The performance of graphite fiber under the different embodiments of table 1

Power (KW) Tensile strength (Gpa) Tensile modulus (Gpa) elongation(%) Example 1 3.01 350 0.9 Example 2 2.85 365 0.8 Example 3 2.69 398 0.7 Example 4 3.23 362 0.8 Example 5 2.31 455 0.5

The invention adopts the plasma torch to carry out the continuous graphitization of carbon fiber, which can effectively use energy, reduce production cost, and has simple equipment, fast heating rate, and avoids vacuum system.

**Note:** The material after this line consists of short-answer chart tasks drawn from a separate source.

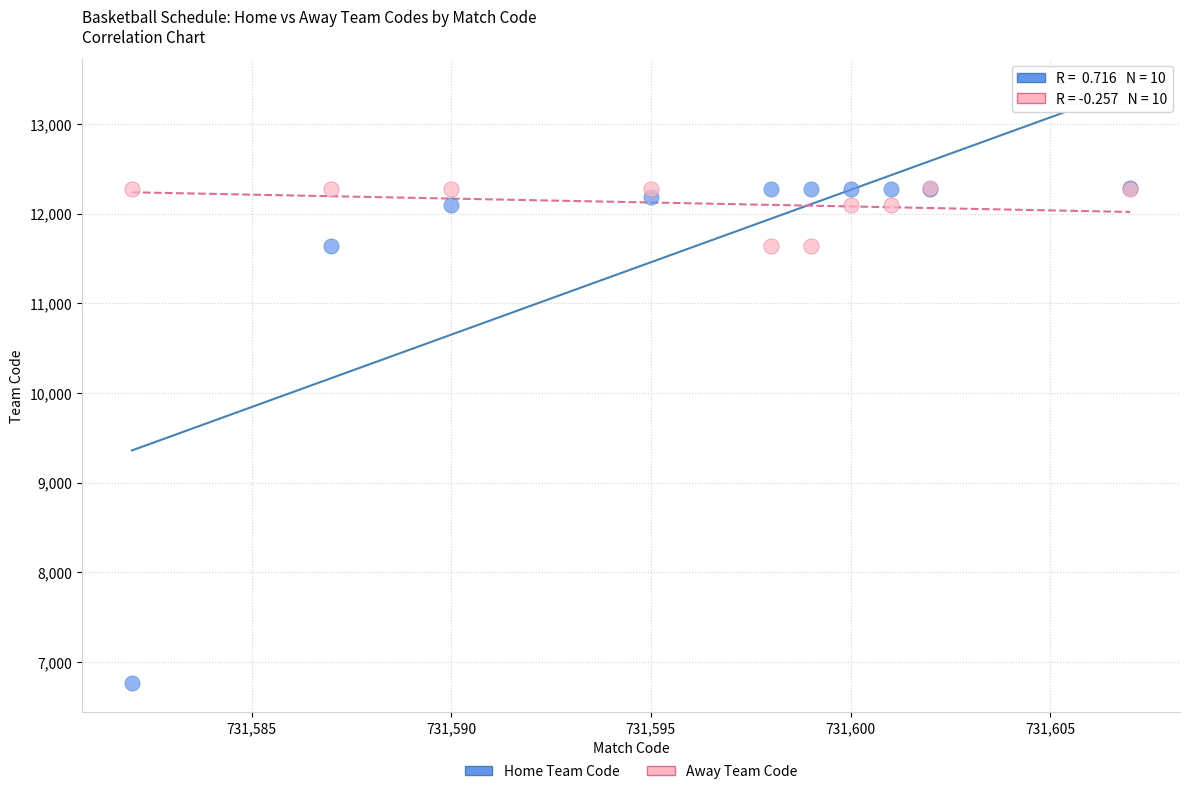

Which series reaches the minimum Y coordinate?

Home Team Code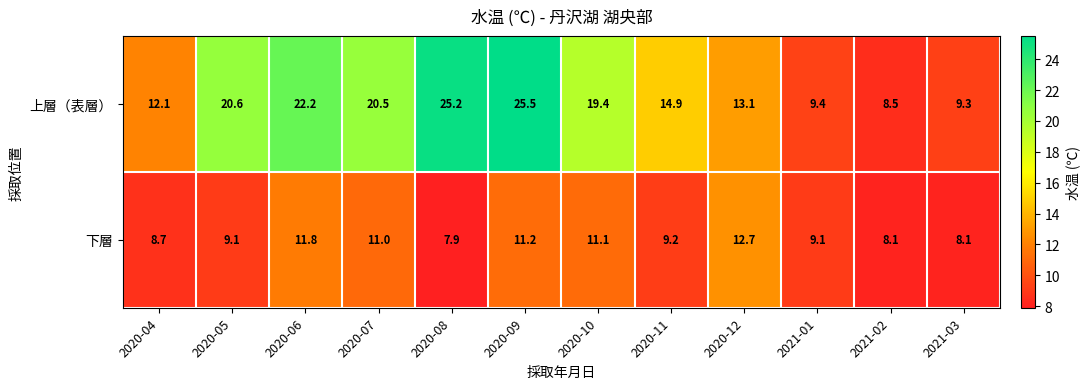

Which category has the lowest value in the 上層（表層） series?

2021-02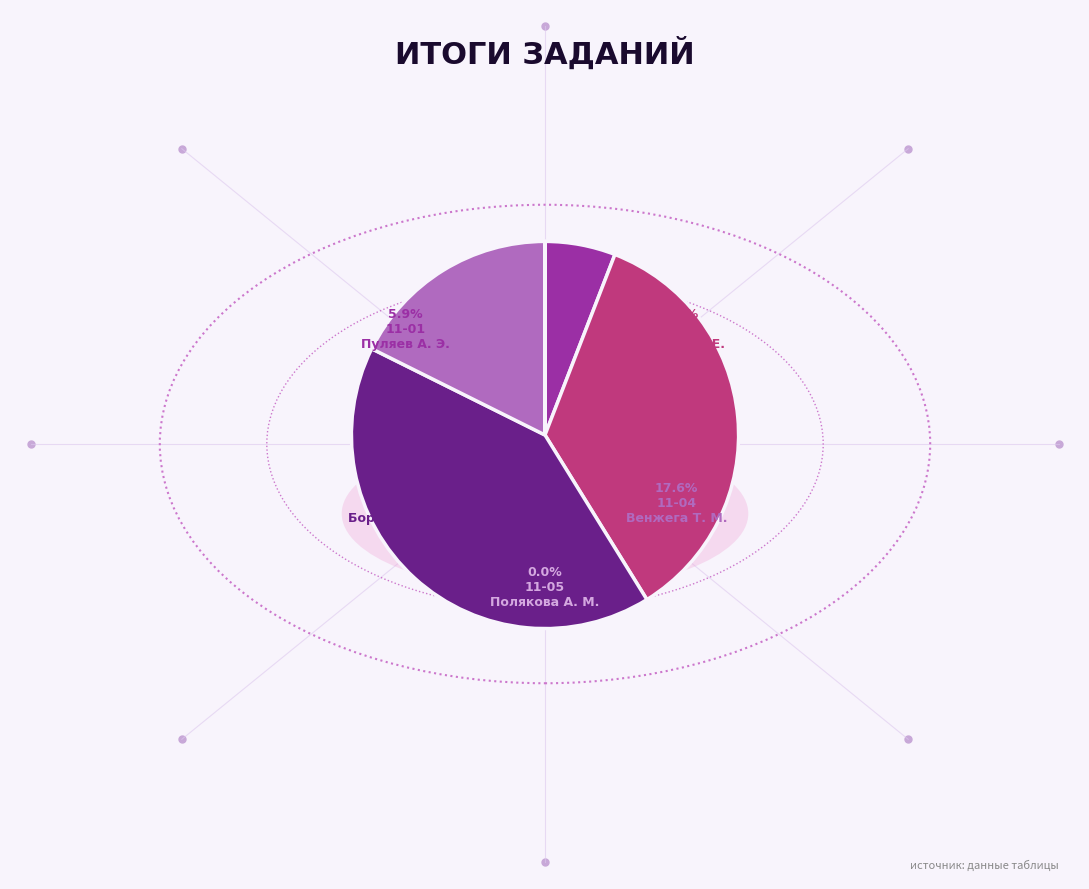

Is it true that 11-04 Венжега Т. М. is 27% of the pie?

False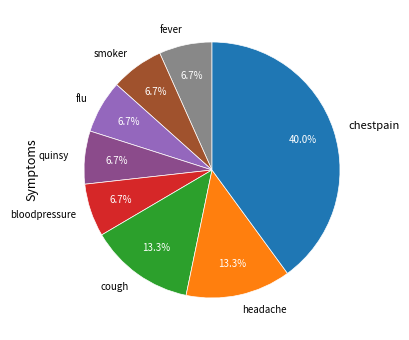

Which slice is the largest?

chestpain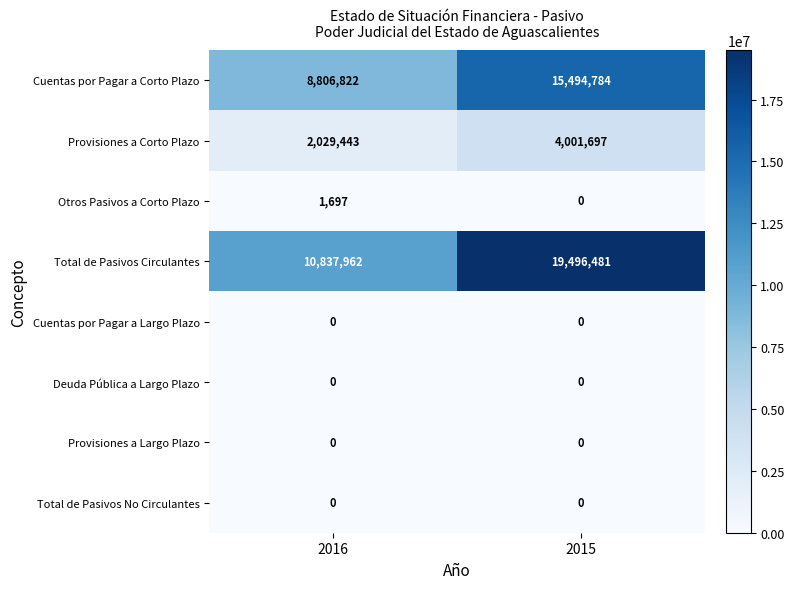

Which series has the largest range (max minus min)?

Total de Pasivos Circulantes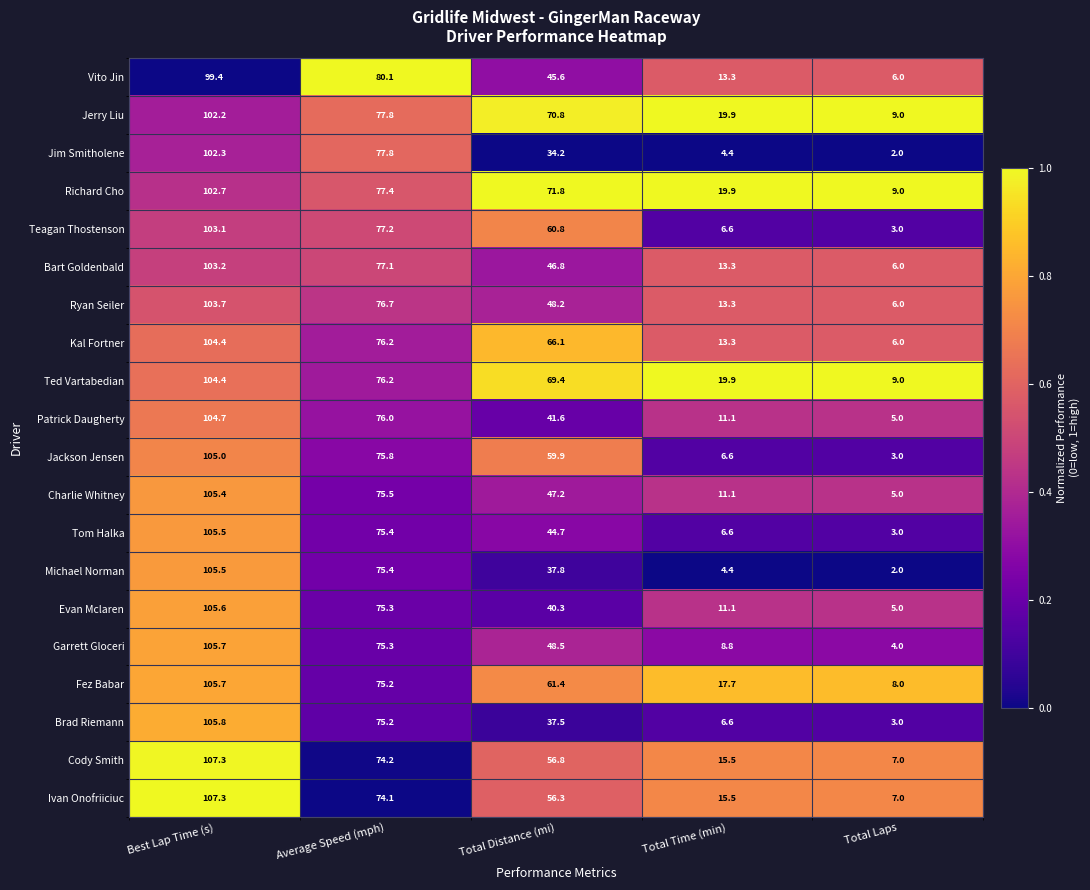

What is the difference between the maximum and second lowest values in the Michael Norman series?

101.1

It is a new method and equipment for continuous graphite of carbon fiber, and has potential industrialization Take advantage of prospects.

Claims (4)

1, a kind of device that is used for the carbon fiber continuous graphitization comprises radio-frequency generator (7), induction coil (6) and plasmatorch pipe, it is characterized in that the plasmatorch pipe is inside and outside two-layer concentric quartz glass tube, outer quartz glass tube (4) than the long 1-2 of internal layer quartz glass tube (5) doubly, internal layer quartz glass tube (5) is that an end is a cylindricality, the other end is taper, at internal layer quartz glass tube (5) taper one end carbon fiber wire inlet (8) and plasma (orifice) gas air inlet (2) are arranged, with the outer quartz glass tube (4) of the same end of internal layer quartz glass tube (5) taper on cold gas import (3) is arranged, induction coil (6) is positioned on the outer quartz glass tube (4), and radio-frequency generator (7) links to each other with induction coil (6).

2, a kind of device that is used for the carbon fiber continuous graphitization as claimed in claim 1 is characterized in that described radio-frequency generator (7) adopts the coupling of auto-excitation type inductance, and frequency is 27-50MHz, and power is 2-10KW.

3, a kind of device that is used for the carbon fiber continuous graphitization as claimed in claim 1 is characterized in that described induction coil is a copper pipe, and the number of turns is the 2-4 circle.

4, a kind of device that is used for the carbon fiber continuous graphitization as claimed in claim 1 is characterized in that described cold gas import (3) and being connected of outer quartz glass tube (4) are that tangential direction connects.